As noted above, Defendant also takes issue with the statement that she met her purchase limit under state law on a monthly basis. In its response, the Government concedes that this statement "appears not to be correct as to Defendant Snyder." (Docket No. 40 at 4.) Nevertheless, Defendant has not presented any evidence of "deliberate prevarication" by Corporal Smith. United States v. Millar, 79 F.3d 338, 342 (2d Cir. 1996). Based on the Court's analysis during the hearing it appears Defendant did meet her purchase limit on one of the three 30 day monthly periods. Furthermore, there is no evidence that Corporal Smith affirmatively intended to mislead the State magistrate who issued the search warrant. See United States v. Chavez, 902 F.2d 259, 265 (4th Cir. 1990). Accordingly, the undersigned cannot find that Corporal Smith "knowingly and intentionally, or with reckless disregard for the truth," included the statement that Defendant met her purchase limit under state law on a monthly basis in the warrant affidavit. Franks, 438 U.S. at 155-56.
In sum, Defendant has not made "a substantial preliminary showing that a false statement knowingly and intentionally, or with reckless disregard for the truth, was included by the affiant in the warrant affidavit." Id. Given this, the undersigned does not find it necessary to consider whether, "when material that is the subject of the alleged falsity or reckless disregard is set to one side, there remains sufficient content in the warrant affidavit to support a finding of probable cause." Id. at 171-72. Accordingly, Defendant has not met her burden for receiving a Franks hearing, and her motion to suppress should be denied.
V. RECOMMENDATION
For the reasons stated herein, it is RECOMMENDED that Defendant's "Motion to Suppress and Request for Franks Hearing" (Docket No. 37) be DENIED.

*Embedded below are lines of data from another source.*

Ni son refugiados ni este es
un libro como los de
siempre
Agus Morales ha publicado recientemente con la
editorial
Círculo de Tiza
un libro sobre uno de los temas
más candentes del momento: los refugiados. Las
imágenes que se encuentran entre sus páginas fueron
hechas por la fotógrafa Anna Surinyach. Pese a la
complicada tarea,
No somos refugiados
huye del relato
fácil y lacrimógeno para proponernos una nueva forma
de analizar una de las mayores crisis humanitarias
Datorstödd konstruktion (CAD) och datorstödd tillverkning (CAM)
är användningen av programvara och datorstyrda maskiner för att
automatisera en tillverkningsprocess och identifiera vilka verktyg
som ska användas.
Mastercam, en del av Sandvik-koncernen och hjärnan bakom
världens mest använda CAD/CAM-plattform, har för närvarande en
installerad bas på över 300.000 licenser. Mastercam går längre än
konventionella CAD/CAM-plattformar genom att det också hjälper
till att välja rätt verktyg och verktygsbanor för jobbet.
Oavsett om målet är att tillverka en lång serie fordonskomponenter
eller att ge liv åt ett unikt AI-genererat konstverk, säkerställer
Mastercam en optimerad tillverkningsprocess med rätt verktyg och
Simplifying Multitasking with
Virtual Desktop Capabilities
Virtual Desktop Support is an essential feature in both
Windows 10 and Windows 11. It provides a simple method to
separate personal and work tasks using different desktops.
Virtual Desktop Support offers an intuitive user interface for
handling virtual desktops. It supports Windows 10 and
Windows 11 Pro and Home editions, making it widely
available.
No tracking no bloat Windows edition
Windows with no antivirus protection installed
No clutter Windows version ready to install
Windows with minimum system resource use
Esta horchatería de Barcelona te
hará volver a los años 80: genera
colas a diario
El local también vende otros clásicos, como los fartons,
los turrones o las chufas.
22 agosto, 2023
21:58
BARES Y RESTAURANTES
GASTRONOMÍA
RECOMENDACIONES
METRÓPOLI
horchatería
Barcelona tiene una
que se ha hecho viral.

Any party may, within fourteen days after being served with a copy of this Report and Recommendation, file with the Clerk of the Court written objections identifying the portions of the Report and Recommendation to which objection is made, and the basis for such objection. A copy of such objections should also be submitted to the Honorable Irene M. Keeley, United States District Judge. Failure to timely file objections to the Report and Recommendation set forth above will result in waiver of the right to appeal from a judgment of this Court based upon such report and recommendation. 28 U.S.C. § 636(b)(1); United States v. Schronce, 727 F.2d 91 (4th Cir. 1984), cert. denied, 467 U.S. 1208 (1984); Wright v. Collins, 766 F.2d 841 (4th Cir. 1985); Thomas v. Arn, 474 U.S. 140 (1985).
The Clerk of the Court is directed to send a copy of this Report and Recommendation to counsel of record.
Respectfully submitted this 13th day of October, 2014.